一公の将棋雑記

将棋に関する雑記です。

金沢五段、引退

2021-05-21 00:16:54 | 男性棋士
17日に第34期竜王戦ランキング戦6組・昇級者決定戦が行われ、東和男八段と金沢孝史(かねざわ・たかし)五段が敗れ、現役引退となった。
東八段は1976年四段デビュー。順位戦は最高位B級2組だったが、竜王戦は1組の経験がある。今回は65歳のフリークラス定年に伴っての引退となる。
東八段がまずまず現役生活を全うしたのに対し、金沢五段はやや不適切だ。
金沢五段は1999年四段デビュー。2001年に王位リーグするなど活躍したが、順位戦C級2組では振るわず、2002年度と2003年度に連続して降級点を取ってしまう。
またこの間には不戦敗も多く、「勤務状況」は健康的ではなかった。
サラリーマン生活の経験もある私から言わせてもらえば、毎日通勤の必要がない棋士の生活パターンは天国みたいなもので、月に数度しかない対局に遅刻や不戦敗はあり得ない。
ただ、棋士の中には対局の前夜に眠れない人もおり、つい寝不足になって遅刻を繰り返してしまう気持ちも分からぬではない。
金沢五段は大局観が独特で、例えば2003年8月21日に指された清水市代女流六段との第52期王座戦では、清水女流六段に十分の駒組をされ、まだ駒もぶつかっていないのに「投了を考えた」という(当時の観戦記より)。結果的には金沢五段が快勝したのだが、対局中にこんなに早く諦めてしまっては、勝てる将棋も勝てなくなってしまう。
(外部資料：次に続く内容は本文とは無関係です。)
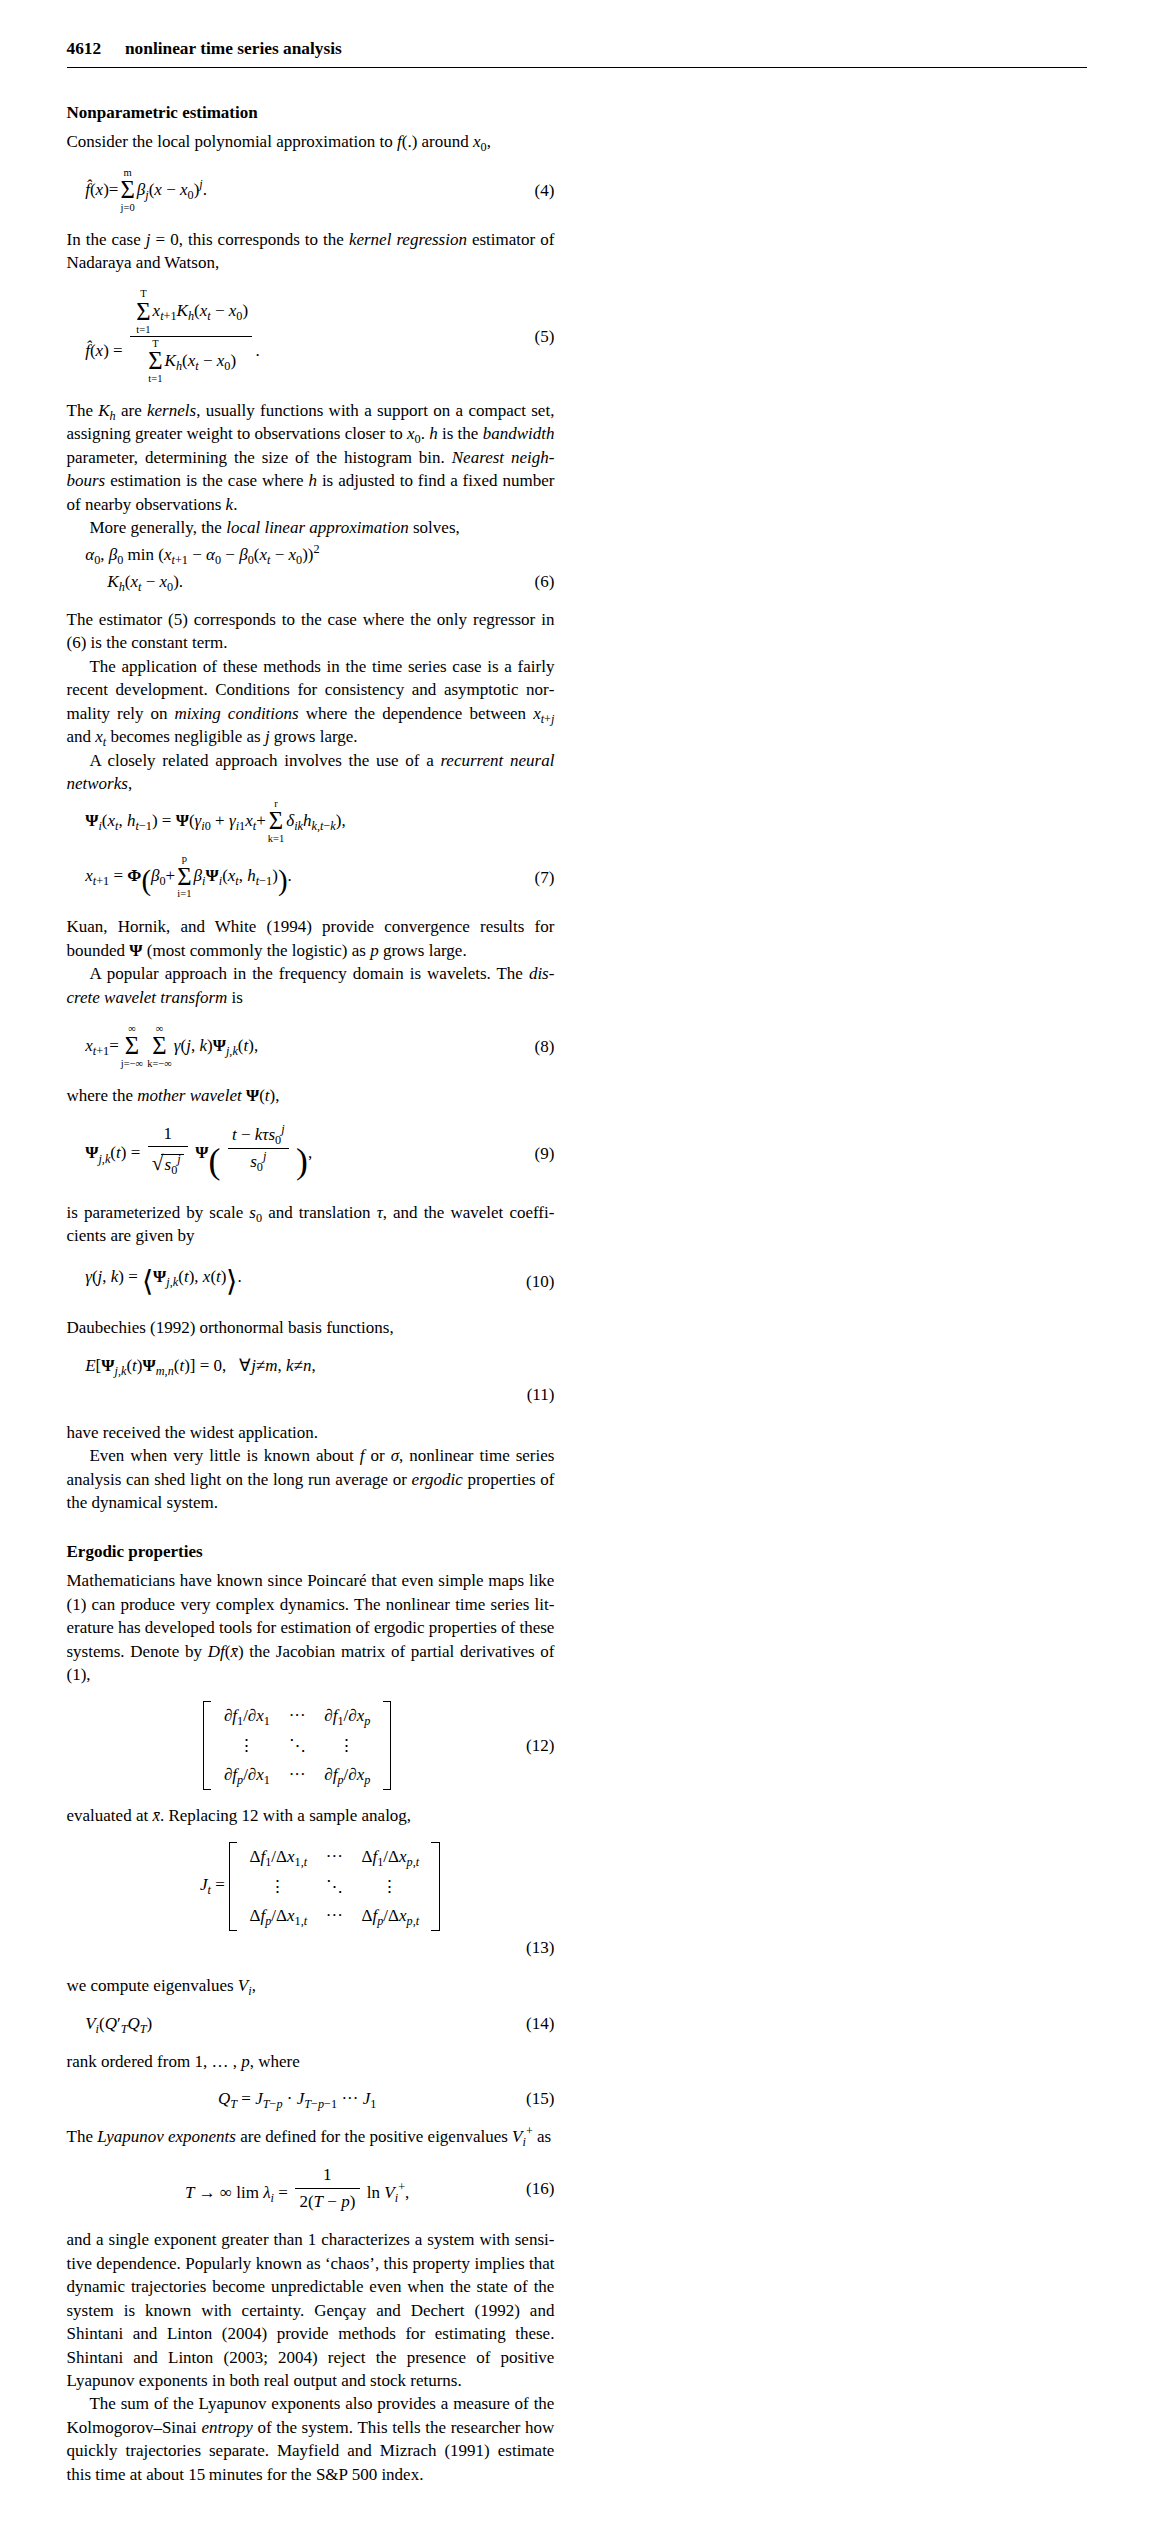4612 nonlinear time series analysis
Nonparametric estimation
Consider the local polynomial approximation to f(.) around x0,
f̂(x)=mΣj=0 βj(x − x0)j.
(4)
In the case j = 0, this corresponds to the kernel regression estimator of Nadaraya and Watson,
f̂(x) = TΣt=1 xt+1Kh(xt − x0) TΣt=1 Kh(xt − x0) .
(5)
The Kh are kernels, usually functions with a support on a compact set, assigning greater weight to observations closer to x0. h is the bandwidth parameter, determining the size of the histogram bin. Nearest neighbours estimation is the case where h is adjusted to find a fixed number of nearby observations k.
More generally, the local linear approximation solves,
α0, β0 min (xt+1 − α0 − β0(xt − x0))2
Kh(xt − x0).
(6)
The estimator (5) corresponds to the case where the only regressor in (6) is the constant term.
The application of these methods in the time series case is a fairly recent development. Conditions for consistency and asymptotic normality rely on mixing conditions where the dependence between xt+j and xt becomes negligible as j grows large.
A closely related approach involves the use of a recurrent neural networks,
Ψi(xt, ht−1) = Ψ(γi0 + γi1xt+rΣk=1 δikhk,t−k),
xt+1 = Φ(β0+pΣi=1 βi Ψi(xt, ht−1)).
(7)
Kuan, Hornik, and White (1994) provide convergence results for bounded Ψ (most commonly the logistic) as p grows large.
A popular approach in the frequency domain is wavelets. The discrete wavelet transform is
xt+1=∞Σj=−∞∞Σk=−∞γ(j, k)Ψj,k(t),
(8)
where the mother wavelet Ψ(t),
Ψj,k(t) = 1 √s0j Ψ( t − kτs0j s0j ),
(9)
is parameterized by scale s0 and translation τ, and the wavelet coefficients are given by
γ(j, k) = ⟨Ψj,k(t), x(t)⟩.
(10)
Daubechies (1992) orthonormal basis functions,
E[Ψj,k(t)Ψm,n(t)] = 0, ∀j≠m, k≠n,
(11)
have received the widest application.
Even when very little is known about f or σ, nonlinear time series analysis can shed light on the long run average or ergodic properties of the dynamical system.
Ergodic properties
Mathematicians have known since Poincaré that even simple maps like (1) can produce very complex dynamics. The nonlinear time series literature has developed tools for estimation of ergodic properties of these systems. Denote by Df(x̄) the Jacobian matrix of partial derivatives of (1),
| ∂ f 1 /∂ x 1 | ··· | ∂ f 1 /∂ x p |
| ⋮ | ⋱ | ⋮ |
| ∂ f p /∂ x 1 | ··· | ∂ f p /∂ x p |
(12)
evaluated at x̄. Replacing 12 with a sample analog,
Jt =
| Δ f 1 /Δ x 1, t | ··· | Δ f 1 /Δ x p , t |
| ⋮ | ⋱ | ⋮ |
| Δ f p /Δ x 1, t | ··· | Δ f p /Δ x p , t |
(13)
we compute eigenvalues Vi,
Vi(Q′TQT)
(14)
rank ordered from 1, … , p, where
QT = JT−p · JT−p−1 ··· J1
(15)
The Lyapunov exponents are defined for the positive eigenvalues Vi+ as
T → ∞ lim λi = 1 2(T − p) ln Vi+,
(16)
and a single exponent greater than 1 characterizes a system with sensitive dependence. Popularly known as ‘chaos’, this property implies that dynamic trajectories become unpredictable even when the state of the system is known with certainty. Gençay and Dechert (1992) and Shintani and Linton (2004) provide methods for estimating these. Shintani and Linton (2003; 2004) reject the presence of positive Lyapunov exponents in both real output and stock returns.
The sum of the Lyapunov exponents also provides a measure of the Kolmogorov–Sinai entropy of the system. This tells the researcher how quickly trajectories separate. Mayfield and Mizrach (1991) estimate this time at about 15 minutes for the S&P 500 index.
そんな2005年、金沢五段は突然、といった感じで、フリークラス宣言をしてしまった。
これにより、フリークラス15年と、C級2組の残り1期を加えた16年、すなわち2021年3月までの現役生活が確定したのであった。
しかし金沢五段は、2005年の宣言時点で31歳。この若さがあれば仮に順位戦から落ちたところで、自分に自信があれば、すぐに順位戦に復帰できる。それなのになぜに転出したのか、意味が分からなかった。
その後も金沢五段はタイトルホルダーに勝つなど好成績を収めたが、フリークラスに転出した以上、どんなにいい成績を取っても、現役生活は延長されない。私はとても虚しくなった。
そして今回、すべての対局を終え、現役引退となったのだった。
棋士は幼少時からの趣味を職業にでき、幸せだと思う。だが櫛田陽一七段や金沢五段のように、現役生活真っ盛りの時期に、自分で見切りをつけてしまうケースがある。将棋に魅入られた者は、永遠にそこから抜け出せないと認識しているが、そうでない棋士もいるのだ。
ともあれ金沢先生、22年の現役生活、お疲れ様でございました。